Jakarta, Indonesia (Photo by Alex Traveler/Bigstock)
Organizers of an LGBTQ and intersex event that was to have begun on July 10 in Indonesia said safety concerns prompted them to cancel it.
Reuters reported activists from across Southeast Asia were to have attended the ASEAN Queer Advocacy Week in Jakarta, the Indonesian capital.
The ASEAN SOGIE Caucus, which is based in the Philippines, and Arus Pelangi, an Indonesian LGBTQ and intersex rights group, were among the groups that organized the event.
“The organizers have been monitoring the situation very closely, including the wave of ‘anti-LGBT’ sentiments in social media,” said the ASEAN SOGIE Caucus in a statement. “The decision was made to ensure the safety and security of both the participants and the organizer.”

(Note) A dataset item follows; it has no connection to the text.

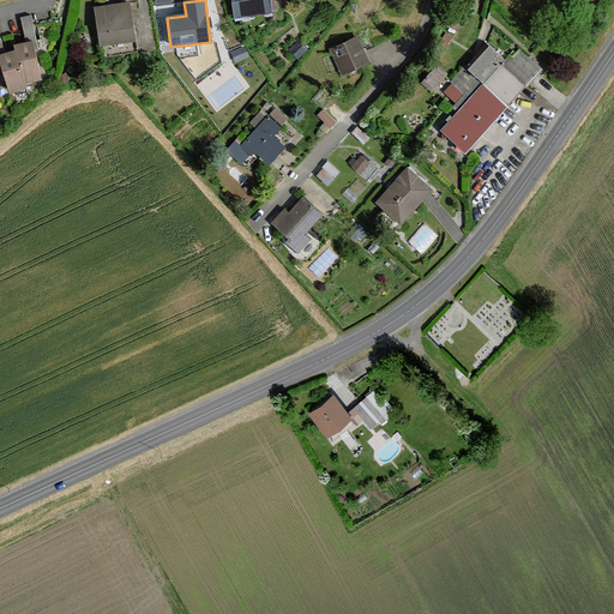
[(272,12),(270,0),(232,0),(235,18),(272,12)]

“We affirm our call for ASEAN (Association of Southeast Asian Nations) and government stakeholders to create spaces for dialogue with marginalized groups, including those discriminated against on the basis of their sexual orientation, gender identity, gender expression and sex characteristics,” notes the statement. “Our joint vision of an inclusive ASEAN region is premised on the existence of safe spaces for civil society and for rights-holders to learn about the institution, to discuss issues that matter to them, and to collectively exercise our right to freely express our views on how ASEAN advanced, or not, the human rights of our community.”
The statement says “threats to the very existence of our lives and dignity are part of the everyday realities of LGBTQIA+ persons.”
“Online hate, direct attacks against human rights defenders, and reprisals to our exercise of civil and political rights, are issues we confront and must be dealt with by governments. We urge ASEAN human rights mechanisms to monitor and respond to these,” it adds. “In difficult situations where hate overshadows us, we rely on our collective strength as a community of human rights defenders. To LGBTQIA+ activists, be strong: Our collective strength as a movement will sustain our activism.”
The Washington Blade on Thursday spoke with ASEAN SOGIE Caucus Executive Director Ryan Silverio about the decision to cancel the Indonesia event.
“It is unfortunate that a civil society event to be conducted in private has been discredited and attacked online,” said Silverio. “We decided to change our plans to ensure everyone’s safety. Attacks against LGBTQIA+ human rights defenders is symptomatic of a growing hate in our region, and the continuously shrinking civic space.”
Special US envoy for LGBTQ, intersex rights cancelled Indonesia trip in 2022
Consensual same-sex sexual relations are decriminalized in most of Indonesia, but officials in Aceh province in 2021 caned two men under Shariah law after their neighbors caught them having sex.
Authorities in Jakarta in 2017 arrested 51 people who were attending a “gay party” at a sauna. The closure of an Islamic school for transgender people in the city of Yogyakarta the year before also sparked outrage.
Jessica Stern, the special U.S. envoy for the promotion of LGBTQ and intersex rights, cancelled her trip to Indonesia last December after the country’s most prominent Islamic group criticized it.
“ASEAN cannot deny us being their constituents,” Silverio told the Blade. “Recognition of our community who have been invisibilized, whose human rights are ignored, whose issues not addressed is long overdue.”